## Assignment
Please give back an exact reproduction of the lines from the one with "benefícios que vão" through the end of the entries below, and no others.

Transcribed page contents:
━━━━━━━━━━━━━━━━━━━━

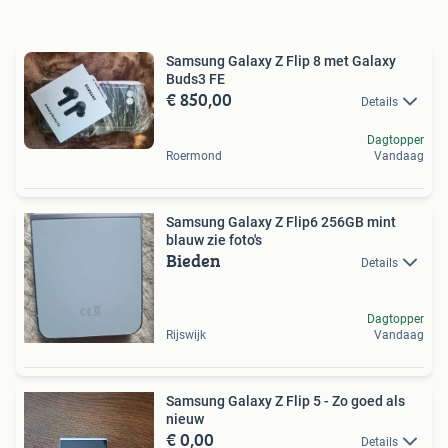
Samsung Galaxy Z Flip 8 met Galaxy
Buds3 FE
€ 850,00
Details
Dagtopper
Roermond
Vandaag
Samsung Galaxy Z Flip6 256GB mint
blauw zie foto's
Bieden
Details
Dagtopper
Rijswijk
Vandaag
Samsung Galaxy Z Flip 5 - Zo goed als
nieuw
€ 0,00
Details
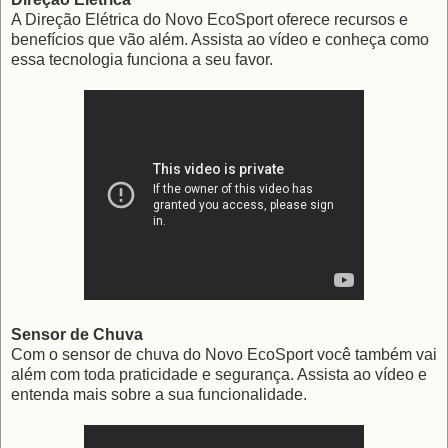
A Direção Elétrica do Novo EcoSport oferece recursos e
benefícios que vão além. Assista ao vídeo e conheça como
essa tecnologia funciona a seu favor.
Sensor de Chuva
Com o sensor de chuva do Novo EcoSport você também vai
além com toda praticidade e segurança. Assista ao vídeo e
entenda mais sobre a sua funcionalidade.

━━━━━━━━━━━━━━━━━━━━

## Response area
benefícios que vão além. Assista ao vídeo e conheça como
essa tecnologia funciona a seu favor.
Sensor de Chuva
Com o sensor de chuva do Novo EcoSport você também vai
além com toda praticidade e segurança. Assista ao vídeo e
entenda mais sobre a sua funcionalidade.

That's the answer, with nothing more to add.